Тополя нашей юности

22
18
20
22
24
26
28
30

Девушке лет восемнадцать. У нее приятный грудной голос и — в полном соответствии с возрастом — гордый и независимый взор.

В руках книжка.

— Нет, я не к вашей маме. Я раньше жил здесь. Зашел посмотреть.

Стрелки черных бровей взлетают вверх, на лице легкое замешательство, которое девушка совсем не умеет скрыть.

— Саша, к тебе пришли.

Я отнюдь не рассчитывал на присутствие девушки. Поэтому вся моя заранее продуманная стратегия становится бесполезной. Я волнуюсь. Тех слов, которые я подготовил, теперь не скажешь.

Саша вышел из-за той же перегородки. И у него в руках книга. Незнакомый худощавый парень с открытым лицом и смелыми серыми глазами.

— Добрый день! Извините, что помешал. Мина Иванович просил меня зайти. В вашем доме я квартировал. Еще до войны.

Я назвал свою фамилию. Сесть мне не предложили. Надо было как-нибудь спасать положение, и сделать это пришлось мне как старшему.

Я уселся, не дожидаясь приглашения. Потом стал осматривать хату. Перегородка разделяла ее на две части — большую и меньшую. В большой, передней части, где я сидел, видимо, жили сами хозяева. От боковушки, первого моего рабочего кабинета, не осталось и следа.

Двое молчат, словно сговорившись. По всему видно, они не собираются со мной разговаривать. Я почему-то успокаиваюсь. В конце концов на что-нибудь иное рассчитывать и не приходится.

— Годы идут, — говорю я. — Столько перемен у вас! Когда я здесь работал, была только семилетка. А теперь десятилетка. Вы, Саша, десять классов закончили?

Саша молчит. Он опустил русую голову и уставился в пол. Девушка отошла в угол, села и делает вид, что читает книгу. Молчание намеренное, демонстративное. В этом уже нет никакого сомнения. Мной наконец овладевает злость. Алеся стократ права. Зачем я сюда приехал? Что смогу изменить? И, наконец, какое отношение я имею к тому, что кто-то напаскудил? Мало я из-за этого натерпелся, имел огорчений? Хватит филантропии! Она мне вышла боком. А если эти двое думают обо мне плохо, пусть себе думают что хотят, мне до них нет решительно никакого дела…

Я поднялся. Мое лицо горело. Подавляя злость, я постарался проститься спокойно.

…Полем иду к разъезду. Шагах в двадцати от тропинки шалаш дяди Мины, но заходить туда мне больше не хочется. Нет даже желания заглянуть к старику. Того, что произошло, не поправишь. Не было никакой нужды приезжать в Девки, чтобы снова переворошить эту старую, почти забытую историю.

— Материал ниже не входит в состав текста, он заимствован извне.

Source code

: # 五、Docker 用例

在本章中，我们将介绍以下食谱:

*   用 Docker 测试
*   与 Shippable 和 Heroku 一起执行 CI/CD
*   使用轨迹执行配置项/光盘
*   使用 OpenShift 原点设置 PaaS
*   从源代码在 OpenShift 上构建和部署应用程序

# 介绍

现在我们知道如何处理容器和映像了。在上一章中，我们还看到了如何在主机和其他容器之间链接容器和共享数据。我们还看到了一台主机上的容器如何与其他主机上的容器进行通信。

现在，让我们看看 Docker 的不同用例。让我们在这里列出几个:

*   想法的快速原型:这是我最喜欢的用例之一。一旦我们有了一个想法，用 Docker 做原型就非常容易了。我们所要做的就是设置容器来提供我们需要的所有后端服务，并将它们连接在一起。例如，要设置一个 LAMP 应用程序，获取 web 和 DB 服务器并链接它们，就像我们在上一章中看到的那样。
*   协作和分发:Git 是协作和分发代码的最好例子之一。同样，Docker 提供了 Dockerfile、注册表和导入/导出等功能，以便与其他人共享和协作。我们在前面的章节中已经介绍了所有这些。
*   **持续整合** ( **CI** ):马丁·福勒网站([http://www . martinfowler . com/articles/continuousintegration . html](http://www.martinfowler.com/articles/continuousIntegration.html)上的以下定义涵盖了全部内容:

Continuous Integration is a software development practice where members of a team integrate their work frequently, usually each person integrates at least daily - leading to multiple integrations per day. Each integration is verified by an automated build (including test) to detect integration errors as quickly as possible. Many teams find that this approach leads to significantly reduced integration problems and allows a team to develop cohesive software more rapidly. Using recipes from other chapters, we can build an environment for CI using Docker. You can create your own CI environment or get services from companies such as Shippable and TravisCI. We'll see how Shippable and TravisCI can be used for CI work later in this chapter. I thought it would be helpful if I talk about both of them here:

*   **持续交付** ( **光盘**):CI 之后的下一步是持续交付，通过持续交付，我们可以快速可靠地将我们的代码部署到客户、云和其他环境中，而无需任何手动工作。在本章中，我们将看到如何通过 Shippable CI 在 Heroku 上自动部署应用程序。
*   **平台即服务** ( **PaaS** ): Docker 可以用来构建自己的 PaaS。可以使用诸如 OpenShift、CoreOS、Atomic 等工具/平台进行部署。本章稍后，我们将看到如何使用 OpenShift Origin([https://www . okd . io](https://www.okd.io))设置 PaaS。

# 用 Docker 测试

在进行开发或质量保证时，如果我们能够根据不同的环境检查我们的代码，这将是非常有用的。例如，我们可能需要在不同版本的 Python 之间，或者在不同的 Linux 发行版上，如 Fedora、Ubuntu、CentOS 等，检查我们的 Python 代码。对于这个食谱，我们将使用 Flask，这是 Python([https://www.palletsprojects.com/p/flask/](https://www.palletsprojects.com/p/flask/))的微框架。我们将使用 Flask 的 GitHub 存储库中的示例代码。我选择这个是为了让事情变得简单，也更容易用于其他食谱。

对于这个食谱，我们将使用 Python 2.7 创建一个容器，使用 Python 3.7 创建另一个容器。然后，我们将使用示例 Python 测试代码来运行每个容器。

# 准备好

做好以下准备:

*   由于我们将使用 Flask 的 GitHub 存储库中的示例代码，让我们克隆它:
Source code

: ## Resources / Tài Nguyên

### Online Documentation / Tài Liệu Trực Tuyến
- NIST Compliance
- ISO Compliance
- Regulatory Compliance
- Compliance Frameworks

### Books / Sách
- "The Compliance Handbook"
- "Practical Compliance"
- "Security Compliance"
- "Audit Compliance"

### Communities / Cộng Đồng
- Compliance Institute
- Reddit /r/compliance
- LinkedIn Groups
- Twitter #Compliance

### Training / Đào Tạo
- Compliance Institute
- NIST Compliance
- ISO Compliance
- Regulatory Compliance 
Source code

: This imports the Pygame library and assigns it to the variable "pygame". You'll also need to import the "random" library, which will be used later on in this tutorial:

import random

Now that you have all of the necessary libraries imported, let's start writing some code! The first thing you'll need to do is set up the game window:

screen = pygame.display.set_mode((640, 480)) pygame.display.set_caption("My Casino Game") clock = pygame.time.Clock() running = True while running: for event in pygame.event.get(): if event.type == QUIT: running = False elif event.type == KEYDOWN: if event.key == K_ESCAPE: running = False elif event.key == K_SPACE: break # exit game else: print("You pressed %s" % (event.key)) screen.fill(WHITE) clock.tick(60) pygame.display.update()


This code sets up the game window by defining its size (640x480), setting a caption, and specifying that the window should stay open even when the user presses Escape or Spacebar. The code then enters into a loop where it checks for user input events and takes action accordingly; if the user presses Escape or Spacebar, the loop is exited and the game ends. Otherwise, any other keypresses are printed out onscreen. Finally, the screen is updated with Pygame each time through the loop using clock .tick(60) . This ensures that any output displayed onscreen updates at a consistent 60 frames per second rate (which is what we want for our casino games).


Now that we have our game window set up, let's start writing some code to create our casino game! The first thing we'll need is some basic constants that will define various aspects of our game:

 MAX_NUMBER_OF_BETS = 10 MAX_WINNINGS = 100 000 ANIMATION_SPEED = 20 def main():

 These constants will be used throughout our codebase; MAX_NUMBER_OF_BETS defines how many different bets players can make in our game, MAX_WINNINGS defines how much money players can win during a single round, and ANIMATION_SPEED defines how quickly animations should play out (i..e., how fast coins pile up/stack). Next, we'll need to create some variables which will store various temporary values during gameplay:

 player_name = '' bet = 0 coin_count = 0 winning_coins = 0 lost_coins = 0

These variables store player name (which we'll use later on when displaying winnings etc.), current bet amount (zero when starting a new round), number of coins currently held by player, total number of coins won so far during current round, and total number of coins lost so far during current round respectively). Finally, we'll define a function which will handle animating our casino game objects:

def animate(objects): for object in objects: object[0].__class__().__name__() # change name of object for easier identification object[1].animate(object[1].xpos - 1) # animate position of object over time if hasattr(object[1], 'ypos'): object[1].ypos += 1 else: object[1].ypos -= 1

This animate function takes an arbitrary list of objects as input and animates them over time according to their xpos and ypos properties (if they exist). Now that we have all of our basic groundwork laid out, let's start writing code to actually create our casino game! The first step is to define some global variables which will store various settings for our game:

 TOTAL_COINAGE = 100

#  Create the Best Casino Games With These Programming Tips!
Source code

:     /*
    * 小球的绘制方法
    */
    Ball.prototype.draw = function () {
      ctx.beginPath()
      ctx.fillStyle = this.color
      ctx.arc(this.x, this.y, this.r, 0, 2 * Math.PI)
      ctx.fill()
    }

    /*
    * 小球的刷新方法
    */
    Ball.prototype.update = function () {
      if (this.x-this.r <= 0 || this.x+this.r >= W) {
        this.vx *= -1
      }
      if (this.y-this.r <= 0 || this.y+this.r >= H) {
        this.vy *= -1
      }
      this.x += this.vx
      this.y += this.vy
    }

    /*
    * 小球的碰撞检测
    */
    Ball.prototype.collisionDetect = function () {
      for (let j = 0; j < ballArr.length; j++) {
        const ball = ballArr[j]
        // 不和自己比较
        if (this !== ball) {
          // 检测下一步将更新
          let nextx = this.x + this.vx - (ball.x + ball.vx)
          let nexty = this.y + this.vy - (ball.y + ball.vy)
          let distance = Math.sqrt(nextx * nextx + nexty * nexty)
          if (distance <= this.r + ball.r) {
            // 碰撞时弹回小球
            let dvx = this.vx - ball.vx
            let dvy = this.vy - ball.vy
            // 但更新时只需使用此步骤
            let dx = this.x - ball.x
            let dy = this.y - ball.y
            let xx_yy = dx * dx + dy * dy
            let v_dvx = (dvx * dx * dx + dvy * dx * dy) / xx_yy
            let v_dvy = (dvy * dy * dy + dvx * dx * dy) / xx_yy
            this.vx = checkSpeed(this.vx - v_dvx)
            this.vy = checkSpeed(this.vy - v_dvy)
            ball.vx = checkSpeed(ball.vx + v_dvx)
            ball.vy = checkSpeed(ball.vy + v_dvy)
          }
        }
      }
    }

На разъезде пусто и тихо. Поезд прошел с четверть часа тому назад. Следующий в два часа ночи. Настроение у меня унылое. И, должно быть, поэтому кажется мрачным все окружающее. Будка, в которой живут бригадир путейцев и обходчик, покрашена в нелепый желтый цвет. Почему в желтый? Почему будка не коричневая, не зеленая, не оранжевая? И вообще, что такое цвет? В синие вечерние сумерки мне всегда грустно. Так и теперь. А синева летнего марева манит, хочется идти, идти. На Саше была синяя майка, девушка стояла в белом. Есть тесная связь настроения, которое овладевает человеком, и цвета.

Вдруг я слышу плач. Отчаянный женский плач, с жуткими причитаниями. Отчаянные вопли приближаются. Они уже слышатся на самом разъезде. По сверкающим в лунном сиянии рельсам идет женщина, схватившись руками за голову, и ее рыдания разносятся по темному полю.

— А моя ты до-о-о-ченька, осиротели мы с тобо-о-й, а он тебя так зва-а-ал, так он тебя проси-и-л, не увидят его больше твои глазыньки!

Отчаянный причет плывет над полем, над рельсами, и ко мне приходит страшная догадка: это ведь умер Пацалуйка, а его Алеся уехала…

И еще одну ночь пришлось провести мне в шалаше дяди Мины. Огонь не раскладывали, и в горловину шалаша смотрели яркие августовские звезды.